▶ _Problem to work on_
Count the lines of the records below that contain the string "left", matching case exactly, and reply with the number alone.
───── Provided data ─────
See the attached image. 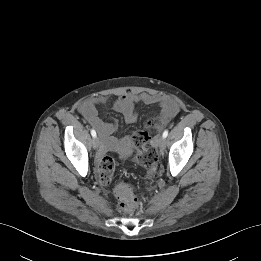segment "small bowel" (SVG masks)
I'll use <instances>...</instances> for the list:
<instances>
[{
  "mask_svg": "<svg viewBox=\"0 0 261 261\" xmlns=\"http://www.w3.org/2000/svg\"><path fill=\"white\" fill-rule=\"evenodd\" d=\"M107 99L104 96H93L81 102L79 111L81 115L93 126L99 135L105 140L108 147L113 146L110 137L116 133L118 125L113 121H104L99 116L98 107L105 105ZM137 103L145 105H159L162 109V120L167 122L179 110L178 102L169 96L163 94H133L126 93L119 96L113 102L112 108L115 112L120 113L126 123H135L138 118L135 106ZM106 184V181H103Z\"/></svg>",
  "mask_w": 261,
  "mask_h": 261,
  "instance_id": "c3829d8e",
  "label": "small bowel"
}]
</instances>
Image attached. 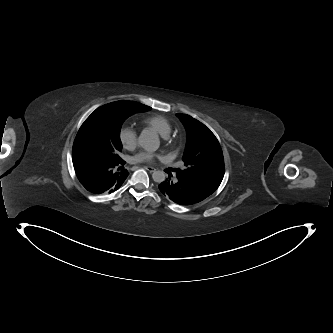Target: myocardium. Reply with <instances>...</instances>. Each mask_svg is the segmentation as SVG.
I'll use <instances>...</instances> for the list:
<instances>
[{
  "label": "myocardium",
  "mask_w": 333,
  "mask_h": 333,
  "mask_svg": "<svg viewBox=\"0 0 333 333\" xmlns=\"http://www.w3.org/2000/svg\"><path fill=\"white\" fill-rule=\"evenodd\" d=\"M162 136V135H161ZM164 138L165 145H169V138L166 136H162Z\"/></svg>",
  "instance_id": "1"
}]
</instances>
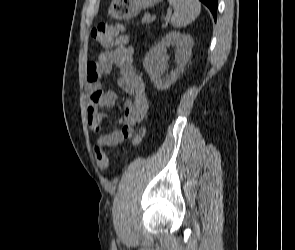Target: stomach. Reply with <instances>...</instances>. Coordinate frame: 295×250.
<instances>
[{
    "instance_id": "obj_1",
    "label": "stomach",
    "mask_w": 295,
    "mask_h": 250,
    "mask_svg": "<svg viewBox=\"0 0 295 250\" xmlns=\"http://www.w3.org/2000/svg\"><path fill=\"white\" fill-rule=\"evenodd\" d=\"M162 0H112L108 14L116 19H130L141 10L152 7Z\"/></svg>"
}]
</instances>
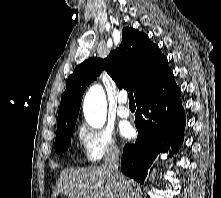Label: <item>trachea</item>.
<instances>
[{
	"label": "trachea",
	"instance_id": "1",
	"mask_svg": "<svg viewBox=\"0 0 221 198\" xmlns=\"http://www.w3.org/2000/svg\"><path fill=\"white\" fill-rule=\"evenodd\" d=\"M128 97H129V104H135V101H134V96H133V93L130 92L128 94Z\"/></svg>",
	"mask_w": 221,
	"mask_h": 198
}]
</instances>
─────
───── Provided data ─────
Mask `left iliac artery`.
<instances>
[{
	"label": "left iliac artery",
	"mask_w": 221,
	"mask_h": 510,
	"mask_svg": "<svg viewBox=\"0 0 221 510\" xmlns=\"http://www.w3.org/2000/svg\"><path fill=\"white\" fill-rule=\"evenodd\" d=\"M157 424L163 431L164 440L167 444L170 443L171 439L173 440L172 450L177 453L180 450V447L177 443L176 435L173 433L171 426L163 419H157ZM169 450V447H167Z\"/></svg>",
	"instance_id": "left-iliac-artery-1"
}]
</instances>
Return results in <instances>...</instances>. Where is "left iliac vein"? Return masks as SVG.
─────
───── Provided data ─────
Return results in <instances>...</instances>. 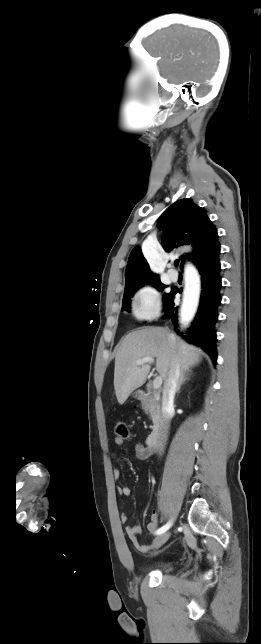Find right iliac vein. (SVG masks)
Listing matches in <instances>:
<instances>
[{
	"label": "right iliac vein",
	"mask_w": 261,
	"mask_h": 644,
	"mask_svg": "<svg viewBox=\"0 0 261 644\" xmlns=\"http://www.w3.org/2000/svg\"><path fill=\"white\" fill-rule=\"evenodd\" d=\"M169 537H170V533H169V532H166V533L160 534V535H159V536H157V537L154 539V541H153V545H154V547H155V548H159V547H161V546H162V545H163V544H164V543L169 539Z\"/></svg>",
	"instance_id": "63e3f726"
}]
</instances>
─────
▶ _Answer for this exercise_
4